Provided entries START
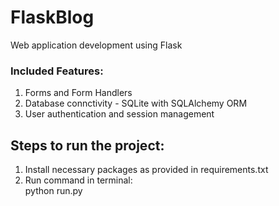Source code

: # FlaskBlog
Web application development using Flask
### Included Features: <br/>
1. Forms and Form Handlers <br/>
2. Database connctivity - SQLite with SQLAlchemy ORM <br/>
3. User authentication and session management

## Steps to run the project:
1. Install necessary packages as provided in requirements.txt
2. Run command in terminal: <br/>
    python run.py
Provided entries END
What is being asked = Taking the line with "Web application development using Flask" as the first and the line with "1. Install necessary" as the last, retype that stretch of the data above exactly, with no other lines.

Response area =
Web application development using Flask
### Included Features: <br/>
1. Forms and Form Handlers <br/>
2. Database connctivity - SQLite with SQLAlchemy ORM <br/>
3. User authentication and session management

## Steps to run the project:
1. Install necessary packages as provided in requirements.txt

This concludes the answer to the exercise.